Is CancellationTokenSource mandatory when CancellationToken is requested?


This MSDN example can be written without the use of CancellationTokenSource, one can use CancellationToken directly.

Is it OK to use a CancellationToken directly or is it something that should never be done? I have not seen any example of direct use on MSDN and that makes me wounder if it is OK to do so.

Update

Cod below expands on accepted answer with a small set of test cases that demonstrate that CancellationToken is immutable and thus CancellationTokenSource has to be used if control of token is desired.

It is worth mentioning that Token property on CancellationTokenSource returns new object with each call.

[TestMethod]
public void CancellationTokenProps() {
  CancellationToken token = new CancellationToken(canceled:false);
  Assert.IsFalse(token.IsCancellationRequested);
  Assert.IsFalse(token.CanBeCanceled);
}

[TestMethod]
public void CancellationTokenSourceProps() {
  CancellationTokenSource source = new CancellationTokenSource();
  CancellationToken token1 = source.Token;
  CancellationToken token2 = source.Token;
  Assert.IsFalse(Object.ReferenceEquals(token1, token2));

  Assert.IsTrue(token1.CanBeCanceled);
  Assert.IsFalse(token1.IsCancellationRequested);
  Assert.IsFalse(source.IsCancellationRequested);
  source.Cancel(true);
  Assert.IsTrue(source.IsCancellationRequested);
  Assert.IsTrue(token1.IsCancellationRequested);
}

Solution

  • No.
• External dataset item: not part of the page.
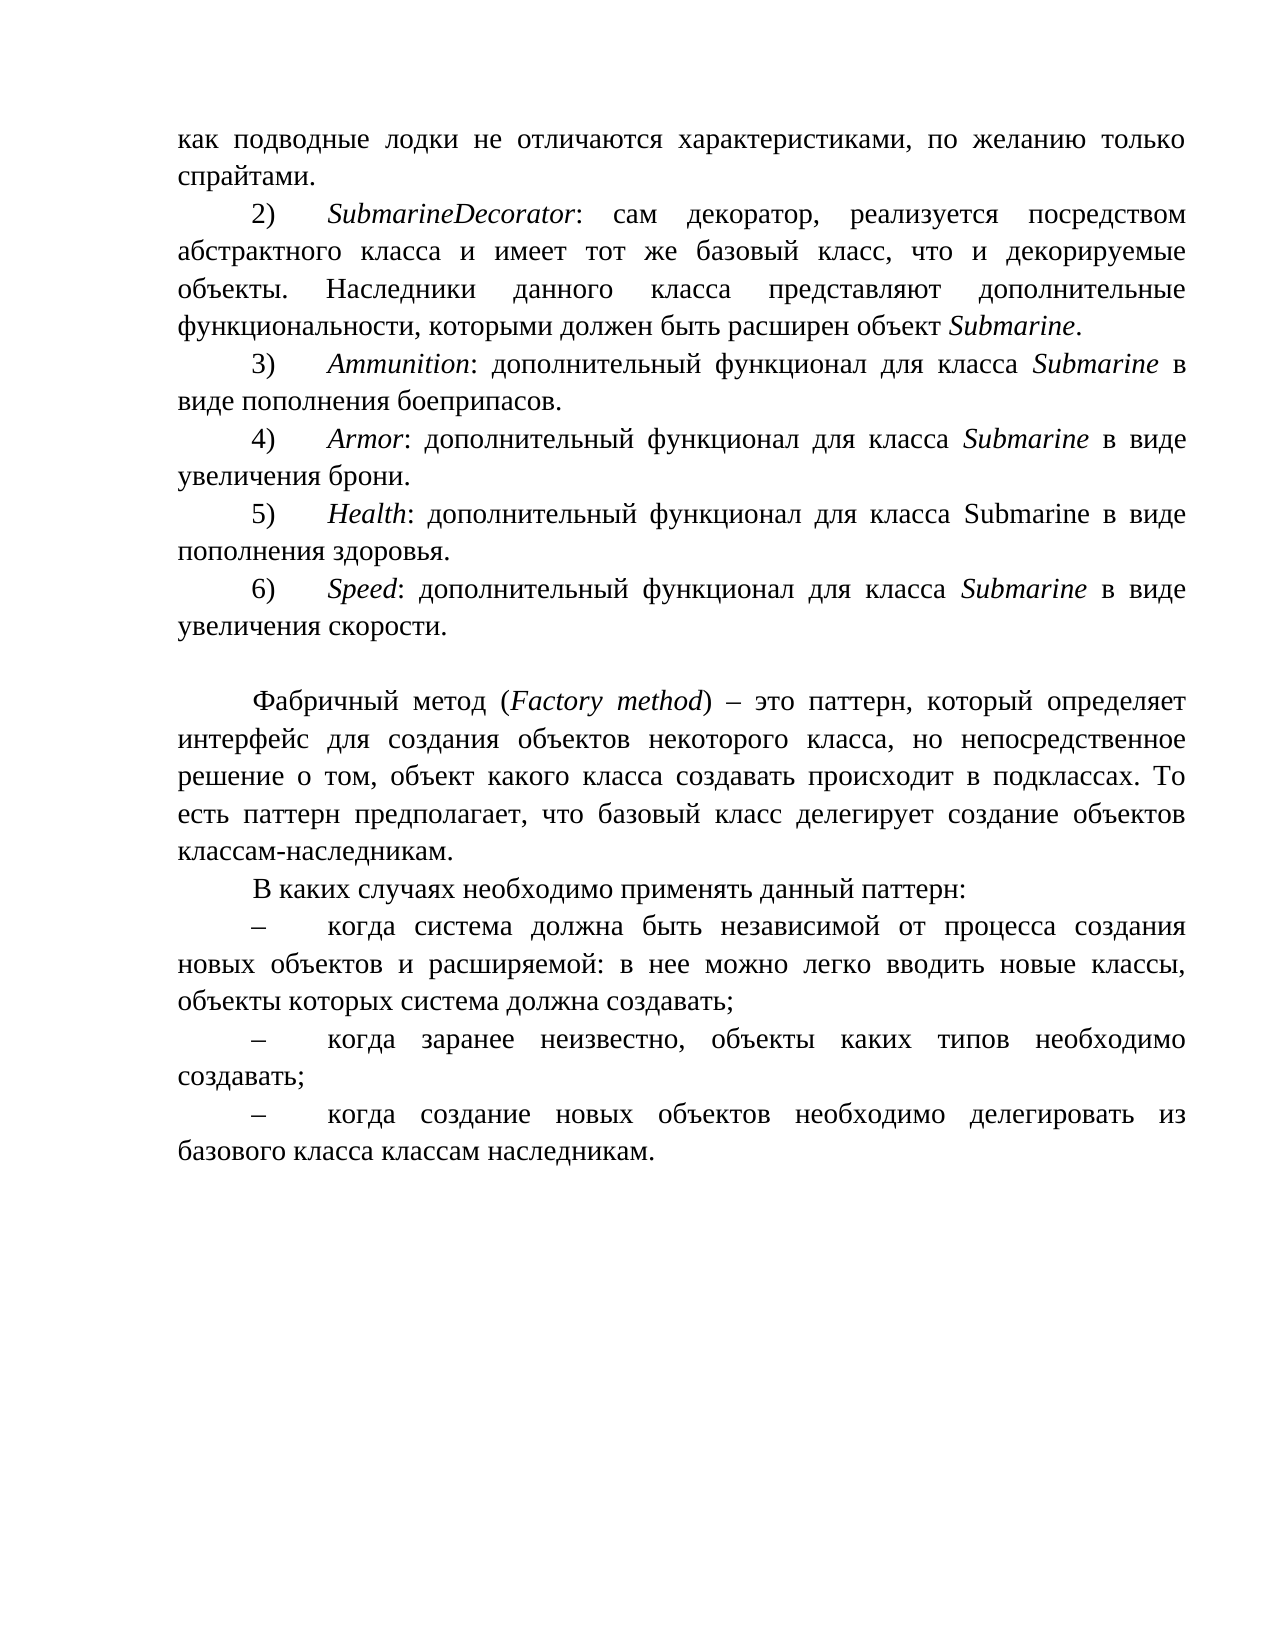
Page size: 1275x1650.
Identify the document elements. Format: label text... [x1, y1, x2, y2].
You can't cancel a CancellationToken directly without invoking CancealltionTokenSource.Cancel which means that using only the Token is pretty useless (it will never be signaled, you could just use CancellationToken.None instead)

    Cancellation works where one side has the means to notify cancellation (CancellationTokenSource) and the other side needs to observe that and get cancelled (with a CancellationToken)


    *You could simply create a CancellationToken directly while passing a bool signifying if the token is already cancelled or not, but you can't change that throughout the application's lifetime, so the use cases are very rare.